Wednesday, April 2, 2008

Raul's Reforms May Strengthen Communism

Raul Castro has started to blaze his own path as leader of Cuba, including launching some initiatives that his older brother Fidel opposed for decades.

Restrictions on the ownership of personal electronic goods like computers, DVD players and cell phones have been lifted, as have bans that kept average Cubans out of the countries' resort spas and hotels that are so popular with foreign tourists. The government also is letting private corporations have access to some state-held farmland. All were moves that Fidel resisted taking because he feared they would lead to the development of social classes within Cuba and undermine his vision of a socialist state based on equality. Raul’s reforms are similar to ones put in place by the communist governments in China and Vietnam that helped to spur the growth of the economies in both nations.

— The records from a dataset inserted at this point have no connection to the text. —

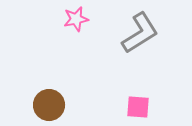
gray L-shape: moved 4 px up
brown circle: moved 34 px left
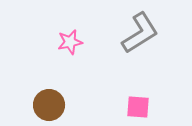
pink star: moved 6 px left, 23 px down
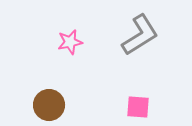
gray L-shape: moved 2 px down
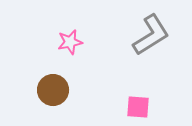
gray L-shape: moved 11 px right
brown circle: moved 4 px right, 15 px up
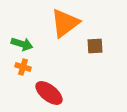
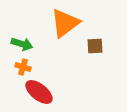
red ellipse: moved 10 px left, 1 px up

The reforms boosted Raul's popularity and could in the long run strengthen Cuba's communist government. Cubans of course know about the DVD players and cell phones that the were previously prevented from owning. Giving them access to these goods is a symbolic way of showing that the country is moving forward. And the idea of providing the people with food and entertainment as a way of gaining their loyalty is a strategy that goes back to the time of the Roman Empire.

Critics of Cuba's communist government though point out that even though people can now buy more goods, low salaries will still keep them out of the hands of most Cubans, and that this could just make people more frustrated at their government and prompt them to call for even more changes.